### Requirement 1:
In the food waste excerpt below, how many grams per person per day did the students waste, counting both solid and liquid waste?
### Requirement 2:
Repeat the part of the food waste excerpt below starting at "4 Discussion" and ending at "approach (Åkerblom, 2021)".

### Excerpt:
Content starts
Furthermore, the analysis showed significant nutrient losses, as the avoidable/edible waste was
particularly rich in micronutrients. Notably, the waste exceeded the recommended nutrient density for
dietary planning (Blomhoff et al., 2023) in terms of dietary fiber (4.7 g/MJ), vitamin A (134 RE/MJ),
vitamin C (26 mg/MJ), and folate (56 µg/MJ). The evaluation of the WND indicated that the total
avoidable/edible waste could have met the daily micronutrient needs of 9 to 76 adults, depending on
the specific micronutrient (Table S2). Specifically, the WND values were 30 for dietary fiber, 37 for
vitamin A, 52 for vitamin C, and 38 for folate.
4 Discussion
The results show that the students wasted 158 g/person/day, which is lower than the Swedish national
average of 203 g/person/day (Swedish Environmental Protection Agency, 2024). Both figures include the
quantification of both solid and liquid waste. When focusing solely on solid waste, students report an
average of 110 g/person/day, compared to 153 g/person/day reported by the Swedish Environmental
Protection Agency. It is important to note that the method students used to capture their food waste
differs from that used by the Swedish Environmental Protection Agency for solid waste. The agency
relies on data from the organic fraction collected by garbage trucks, which is then scaled to a national
level. However, for liquid food waste, the agency also used a kitchen diary approach (Åkerblom, 2021)
Content ends
### Data for review:
Content starts
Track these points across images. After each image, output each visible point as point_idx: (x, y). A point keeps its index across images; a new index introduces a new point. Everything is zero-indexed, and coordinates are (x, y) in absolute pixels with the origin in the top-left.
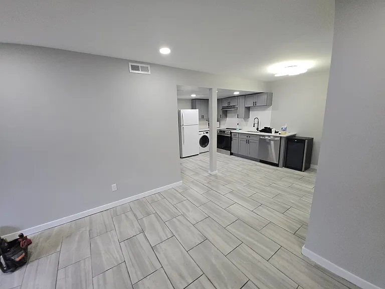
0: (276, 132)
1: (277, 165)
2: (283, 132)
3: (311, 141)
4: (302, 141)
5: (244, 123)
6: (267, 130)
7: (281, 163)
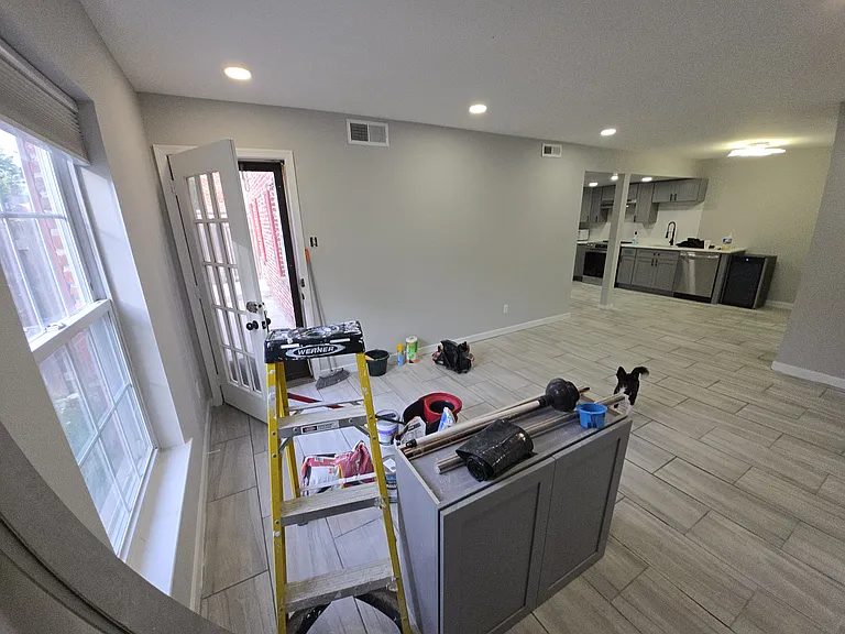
0: (711, 247)
1: (707, 300)
2: (726, 246)
3: (773, 260)
4: (758, 261)
5: (644, 231)
6: (692, 243)
7: (715, 298)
Content ends
### Written reply 1:
158 g/person/day

### Written reply 2:
4 Discussion
The results show that the students wasted 158 g/person/day, which is lower than the Swedish national
average of 203 g/person/day (Swedish Environmental Protection Agency, 2024). Both figures include the
quantification of both solid and liquid waste. When focusing solely on solid waste, students report an
average of 110 g/person/day, compared to 153 g/person/day reported by the Swedish Environmental
Protection Agency. It is important to note that the method students used to capture their food waste
differs from that used by the Swedish Environmental Protection Agency for solid waste. The agency
relies on data from the organic fraction collected by garbage trucks, which is then scaled to a national
level. However, for liquid food waste, the agency also used a kitchen diary approach (Åkerblom, 2021)